Digital Catapult celebrates decade of accelerating digital adoption
The catapult has driven earlier adoption in sectors such as telecoms, defence and the creative industries
Digital Catapult, the digital accelerator, celebrated ten years yesterday of fostering innovation, developing new industrial sectors and driving early digital adoption across the UK.
Digital Catapult is part of the Catapult Network, founded in 2013, that supports businesses in transforming ideas into valuable products and services. It is part of a network of technology and innovation centres established by Innovate UK.
Over the last five years, Digital Catapult has helped 174 startups to raise £555 million, engaged with nearly 3,000 companies, and delivered 303 projects and programmes. Since its inception, Digital Catapult has opened 20 facilities across the country and quintupled its headcount from 50 in 2013 to over 250 this year. The amount of private investment raised by companies who have worked with Digital Catapult over the last 10 years is around £4bn.
Digital Catapult has identified three major areas of applied technology where the UK has an opportunity for global leadership. These cross-sector application areas combine advanced digital technologies like 5G and AI to generate tangible benefits in the real world. They are in digital infrastructure, virtual environments and in digital supply chains.
Across these three areas, Digital Catapult is driving over £270m worth of major collaborative R&D and commercial programmes, which are helping hundreds of companies to be successful early adopters, increasing interoperability between their products, reducing carbon emissions and demonstrating the market value of new approaches. One such company is Carbon Re, profiled by Computing earlier this year as part of several articles focusing on industrial decarbonization, and the application of AI to reduce the emissions embodied in buildings and materials.
The AI space was an early focus for Digital Catapault, with the Machine Intelligence Garage, programme being one of the first accelerator programmes in the world to prioritise AI ethics and responsible innovation amongst AI startups. It laid the foundations for Innovate UK's £100 million BridgeAI programme, which Digital Catapult is delivering in partnership with the Hartree Foundation and the Alan Turing Institute.
Digital Catapult has grown its presence across the country with the opening of a Northern Ireland centre in 2016 and the subsequent launch of the Smart Nano Manufacturing programme, funded by UKRI's Strength in Places fund, the launch of the £8 million PROTO studio funded by Gateshead City Council, and in 2022 the MyWorld programme launched with the goal to boost the UK economy by £223 million, with creative technology development focused on the West of England.

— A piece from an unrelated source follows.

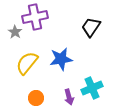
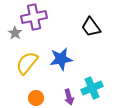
purple cross: moved 1 px left
black trapezoid: rotated 70 degrees counterclockwise
gray star: moved 1 px down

Commenting on the ten-year anniversary, Jeremy Silver, CEO of Digital Catapult, said:
"Reaching our ten-year milestone is a testament to the talent, expertise and vision of an amazing team. I am immensely proud of the impact we are making in a range of emerging industrial sectors such as open networking in telecoms, immersive media and quantum. There is still so much more to do. As we look to the future and the increasing challenges of climate change, we will continue to drive innovation, foster collaboration, increase investor confidence to support the growth of the UK economy and help ensure that the digital transition is also a green transition."